Task statement
Each line from the one containing "M783,501l35,-497" through the end of the data must be retyped exactly, and no other line.

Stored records
#####

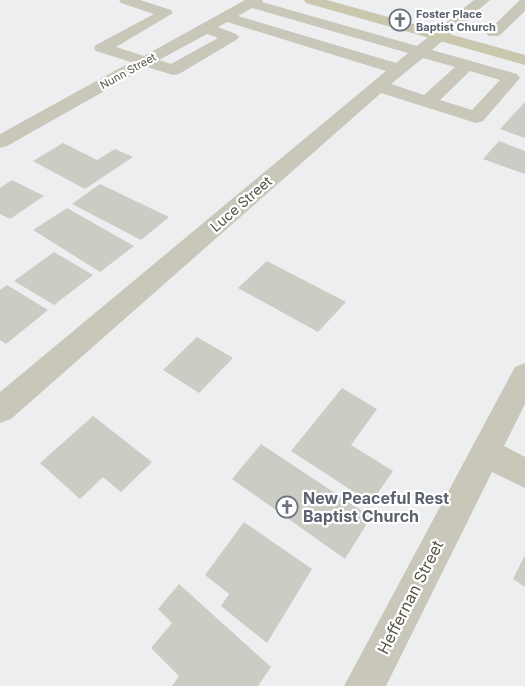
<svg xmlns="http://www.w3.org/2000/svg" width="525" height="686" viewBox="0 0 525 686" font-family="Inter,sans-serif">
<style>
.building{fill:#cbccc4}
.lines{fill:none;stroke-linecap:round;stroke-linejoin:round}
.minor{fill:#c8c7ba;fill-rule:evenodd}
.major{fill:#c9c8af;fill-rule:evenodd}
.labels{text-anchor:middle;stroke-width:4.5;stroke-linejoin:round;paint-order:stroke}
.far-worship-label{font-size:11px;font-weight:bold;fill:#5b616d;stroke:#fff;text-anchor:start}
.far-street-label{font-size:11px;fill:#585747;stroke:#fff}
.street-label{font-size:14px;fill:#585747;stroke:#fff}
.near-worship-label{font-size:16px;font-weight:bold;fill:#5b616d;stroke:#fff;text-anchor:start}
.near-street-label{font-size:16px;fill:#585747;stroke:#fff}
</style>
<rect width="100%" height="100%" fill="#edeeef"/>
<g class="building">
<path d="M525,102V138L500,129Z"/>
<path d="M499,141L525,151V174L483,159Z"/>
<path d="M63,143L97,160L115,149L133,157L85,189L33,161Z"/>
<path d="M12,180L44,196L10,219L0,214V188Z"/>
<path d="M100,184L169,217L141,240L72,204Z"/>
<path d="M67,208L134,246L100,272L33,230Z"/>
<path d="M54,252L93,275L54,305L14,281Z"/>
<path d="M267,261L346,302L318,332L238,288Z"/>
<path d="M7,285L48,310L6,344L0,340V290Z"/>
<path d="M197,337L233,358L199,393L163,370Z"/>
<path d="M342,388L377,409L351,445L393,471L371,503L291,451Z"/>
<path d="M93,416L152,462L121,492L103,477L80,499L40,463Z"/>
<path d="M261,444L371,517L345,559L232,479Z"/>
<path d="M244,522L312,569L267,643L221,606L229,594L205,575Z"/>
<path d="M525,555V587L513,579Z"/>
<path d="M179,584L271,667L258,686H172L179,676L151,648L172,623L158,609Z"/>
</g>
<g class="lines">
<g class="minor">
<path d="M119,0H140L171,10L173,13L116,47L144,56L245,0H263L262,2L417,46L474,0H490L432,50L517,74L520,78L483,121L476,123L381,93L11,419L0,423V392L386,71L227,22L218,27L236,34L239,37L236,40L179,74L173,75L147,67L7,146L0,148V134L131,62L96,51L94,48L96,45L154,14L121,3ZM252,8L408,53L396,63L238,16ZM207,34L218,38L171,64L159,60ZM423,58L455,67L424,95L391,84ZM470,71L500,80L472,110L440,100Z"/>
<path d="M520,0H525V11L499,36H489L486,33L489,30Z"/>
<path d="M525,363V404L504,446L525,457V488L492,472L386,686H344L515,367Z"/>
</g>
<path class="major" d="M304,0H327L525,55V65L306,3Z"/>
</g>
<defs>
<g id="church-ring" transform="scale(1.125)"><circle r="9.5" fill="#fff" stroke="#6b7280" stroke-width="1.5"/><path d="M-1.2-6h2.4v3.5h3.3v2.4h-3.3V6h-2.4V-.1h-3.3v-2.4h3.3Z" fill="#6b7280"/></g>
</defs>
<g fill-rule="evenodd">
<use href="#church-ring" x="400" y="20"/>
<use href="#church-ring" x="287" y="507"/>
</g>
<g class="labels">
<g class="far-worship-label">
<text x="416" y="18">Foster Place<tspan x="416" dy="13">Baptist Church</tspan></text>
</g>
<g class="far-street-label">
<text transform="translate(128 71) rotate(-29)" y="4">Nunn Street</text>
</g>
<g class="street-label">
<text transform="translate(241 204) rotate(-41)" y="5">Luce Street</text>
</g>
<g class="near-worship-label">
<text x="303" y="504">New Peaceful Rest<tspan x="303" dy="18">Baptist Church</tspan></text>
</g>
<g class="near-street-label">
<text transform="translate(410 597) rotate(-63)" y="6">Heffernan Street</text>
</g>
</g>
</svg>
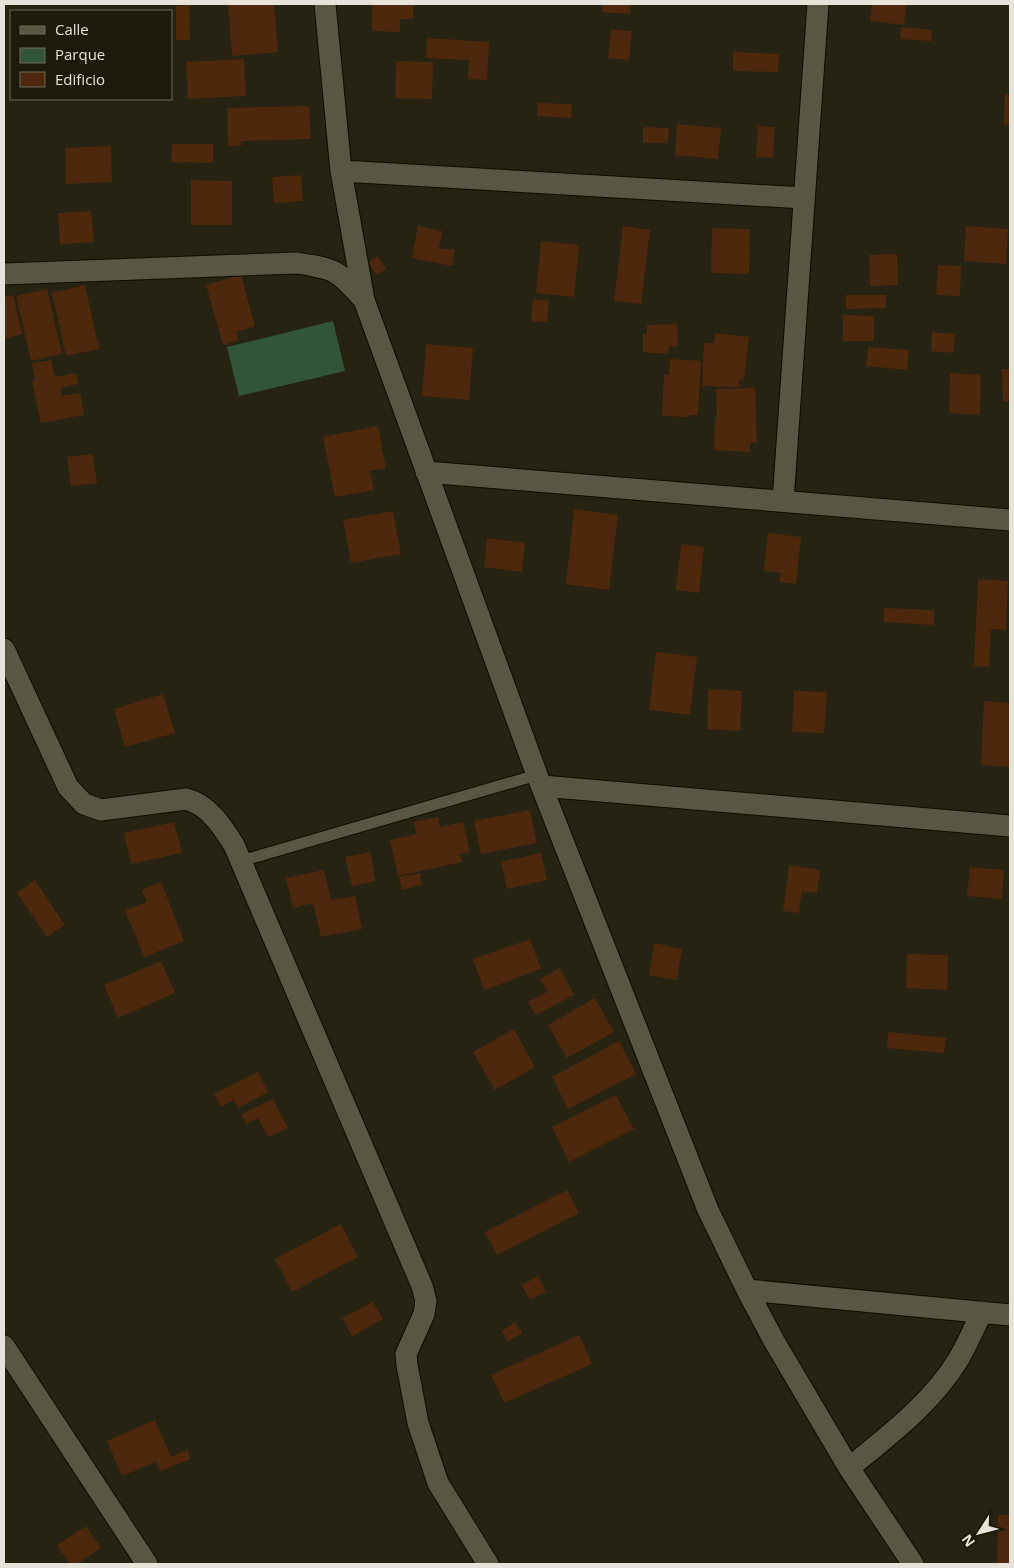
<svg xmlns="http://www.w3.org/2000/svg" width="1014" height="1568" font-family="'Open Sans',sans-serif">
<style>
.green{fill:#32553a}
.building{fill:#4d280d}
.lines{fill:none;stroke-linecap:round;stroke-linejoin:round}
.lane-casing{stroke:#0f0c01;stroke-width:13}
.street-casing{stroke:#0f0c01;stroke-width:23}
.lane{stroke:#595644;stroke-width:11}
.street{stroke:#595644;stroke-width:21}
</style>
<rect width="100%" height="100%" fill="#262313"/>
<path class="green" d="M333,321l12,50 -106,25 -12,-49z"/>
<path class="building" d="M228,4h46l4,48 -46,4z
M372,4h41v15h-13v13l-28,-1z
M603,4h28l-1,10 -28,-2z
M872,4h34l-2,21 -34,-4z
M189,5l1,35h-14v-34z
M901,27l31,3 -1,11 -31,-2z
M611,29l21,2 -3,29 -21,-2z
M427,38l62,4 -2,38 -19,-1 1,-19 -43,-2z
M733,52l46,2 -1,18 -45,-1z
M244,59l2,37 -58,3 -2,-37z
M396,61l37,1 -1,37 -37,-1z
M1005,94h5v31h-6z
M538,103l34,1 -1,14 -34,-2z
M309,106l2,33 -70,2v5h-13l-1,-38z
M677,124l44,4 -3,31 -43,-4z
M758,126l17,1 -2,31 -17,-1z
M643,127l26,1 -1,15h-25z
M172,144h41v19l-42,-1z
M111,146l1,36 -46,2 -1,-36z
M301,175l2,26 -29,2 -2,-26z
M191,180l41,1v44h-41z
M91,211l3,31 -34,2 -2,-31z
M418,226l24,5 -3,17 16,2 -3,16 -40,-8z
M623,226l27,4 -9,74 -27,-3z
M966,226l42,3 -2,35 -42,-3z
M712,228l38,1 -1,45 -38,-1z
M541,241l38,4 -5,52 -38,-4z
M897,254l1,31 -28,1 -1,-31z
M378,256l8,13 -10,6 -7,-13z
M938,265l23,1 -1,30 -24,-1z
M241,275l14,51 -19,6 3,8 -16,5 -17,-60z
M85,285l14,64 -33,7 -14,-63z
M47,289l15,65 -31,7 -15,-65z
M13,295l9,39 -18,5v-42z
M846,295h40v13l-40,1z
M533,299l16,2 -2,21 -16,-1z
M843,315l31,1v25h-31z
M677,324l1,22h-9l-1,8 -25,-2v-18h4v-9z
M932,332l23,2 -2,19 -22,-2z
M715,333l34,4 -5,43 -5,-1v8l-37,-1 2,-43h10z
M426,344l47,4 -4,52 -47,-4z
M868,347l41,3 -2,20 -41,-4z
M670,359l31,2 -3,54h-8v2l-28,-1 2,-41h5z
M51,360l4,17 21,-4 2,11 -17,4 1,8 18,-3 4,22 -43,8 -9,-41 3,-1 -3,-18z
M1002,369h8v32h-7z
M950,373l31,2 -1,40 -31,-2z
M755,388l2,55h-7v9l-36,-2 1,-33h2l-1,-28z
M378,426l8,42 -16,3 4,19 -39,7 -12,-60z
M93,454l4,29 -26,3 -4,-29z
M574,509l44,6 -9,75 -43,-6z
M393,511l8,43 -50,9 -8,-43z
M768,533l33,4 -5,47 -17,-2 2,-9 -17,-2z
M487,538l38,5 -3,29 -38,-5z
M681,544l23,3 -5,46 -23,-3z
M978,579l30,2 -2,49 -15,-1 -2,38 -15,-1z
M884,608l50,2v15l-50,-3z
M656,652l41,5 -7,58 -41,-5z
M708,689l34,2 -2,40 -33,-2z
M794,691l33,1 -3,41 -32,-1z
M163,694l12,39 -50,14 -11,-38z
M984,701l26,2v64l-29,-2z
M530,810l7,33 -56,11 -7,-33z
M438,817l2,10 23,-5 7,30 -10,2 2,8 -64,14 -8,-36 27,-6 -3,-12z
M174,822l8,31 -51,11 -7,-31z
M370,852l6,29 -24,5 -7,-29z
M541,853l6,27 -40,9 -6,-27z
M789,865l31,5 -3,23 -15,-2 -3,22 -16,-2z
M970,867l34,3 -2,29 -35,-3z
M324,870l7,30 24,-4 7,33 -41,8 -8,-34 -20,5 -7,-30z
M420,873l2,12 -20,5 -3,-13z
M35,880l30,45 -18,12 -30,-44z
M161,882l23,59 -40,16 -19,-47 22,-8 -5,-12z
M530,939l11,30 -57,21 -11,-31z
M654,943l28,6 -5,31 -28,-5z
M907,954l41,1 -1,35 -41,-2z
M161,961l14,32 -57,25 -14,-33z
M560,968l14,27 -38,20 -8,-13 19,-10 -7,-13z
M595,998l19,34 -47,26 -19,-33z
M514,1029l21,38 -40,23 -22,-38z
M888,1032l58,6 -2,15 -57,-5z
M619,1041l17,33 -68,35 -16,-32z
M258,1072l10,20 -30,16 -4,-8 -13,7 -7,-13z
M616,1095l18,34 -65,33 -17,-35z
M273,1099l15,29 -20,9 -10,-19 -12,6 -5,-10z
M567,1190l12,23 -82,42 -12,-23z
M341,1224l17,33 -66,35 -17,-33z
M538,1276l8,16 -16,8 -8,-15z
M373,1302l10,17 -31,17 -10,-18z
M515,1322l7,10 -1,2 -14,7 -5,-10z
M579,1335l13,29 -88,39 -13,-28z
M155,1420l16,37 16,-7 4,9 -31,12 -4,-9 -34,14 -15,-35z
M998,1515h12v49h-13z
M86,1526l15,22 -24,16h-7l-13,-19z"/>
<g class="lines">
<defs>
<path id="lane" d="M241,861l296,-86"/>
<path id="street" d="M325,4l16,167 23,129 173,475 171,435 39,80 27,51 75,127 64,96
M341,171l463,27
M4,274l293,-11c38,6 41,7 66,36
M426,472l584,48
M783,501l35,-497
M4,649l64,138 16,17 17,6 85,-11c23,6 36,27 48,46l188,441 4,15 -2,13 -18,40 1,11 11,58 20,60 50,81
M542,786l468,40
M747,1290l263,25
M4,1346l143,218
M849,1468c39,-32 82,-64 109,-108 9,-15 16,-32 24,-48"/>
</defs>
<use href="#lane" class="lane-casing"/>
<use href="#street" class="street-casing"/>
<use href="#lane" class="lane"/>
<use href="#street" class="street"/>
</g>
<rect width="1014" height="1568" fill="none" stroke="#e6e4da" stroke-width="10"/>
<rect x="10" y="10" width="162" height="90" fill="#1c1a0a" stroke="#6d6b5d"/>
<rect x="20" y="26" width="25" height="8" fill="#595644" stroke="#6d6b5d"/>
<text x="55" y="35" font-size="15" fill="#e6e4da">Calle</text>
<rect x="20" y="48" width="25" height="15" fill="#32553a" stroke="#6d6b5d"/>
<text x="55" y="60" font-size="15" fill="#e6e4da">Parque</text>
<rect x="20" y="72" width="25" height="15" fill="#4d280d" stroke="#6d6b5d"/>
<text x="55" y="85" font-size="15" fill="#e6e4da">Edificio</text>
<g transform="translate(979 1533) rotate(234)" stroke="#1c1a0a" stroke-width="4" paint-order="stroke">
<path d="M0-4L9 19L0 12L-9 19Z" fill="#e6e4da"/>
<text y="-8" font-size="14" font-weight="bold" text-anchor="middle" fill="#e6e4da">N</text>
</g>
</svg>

#####

Response to the task
M783,501l35,-497
M4,649l64,138 16,17 17,6 85,-11c23,6 36,27 48,46l188,441 4,15 -2,13 -18,40 1,11 11,58 20,60 50,81
M542,786l468,40
M747,1290l263,25
M4,1346l143,218
M849,1468c39,-32 82,-64 109,-108 9,-15 16,-32 24,-48"/>
</defs>
<use href="#lane" class="lane-casing"/>
<use href="#street" class="street-casing"/>
<use href="#lane" class="lane"/>
<use href="#street" class="street"/>
</g>
<rect width="1014" height="1568" fill="none" stroke="#e6e4da" stroke-width="10"/>
<rect x="10" y="10" width="162" height="90" fill="#1c1a0a" stroke="#6d6b5d"/>
<rect x="20" y="26" width="25" height="8" fill="#595644" stroke="#6d6b5d"/>
<text x="55" y="35" font-size="15" fill="#e6e4da">Calle</text>
<rect x="20" y="48" width="25" height="15" fill="#32553a" stroke="#6d6b5d"/>
<text x="55" y="60" font-size="15" fill="#e6e4da">Parque</text>
<rect x="20" y="72" width="25" height="15" fill="#4d280d" stroke="#6d6b5d"/>
<text x="55" y="85" font-size="15" fill="#e6e4da">Edificio</text>
<g transform="translate(979 1533) rotate(234)" stroke="#1c1a0a" stroke-width="4" paint-order="stroke">
<path d="M0-4L9 19L0 12L-9 19Z" fill="#e6e4da"/>
<text y="-8" font-size="14" font-weight="bold" text-anchor="middle" fill="#e6e4da">N</text>
</g>
</svg>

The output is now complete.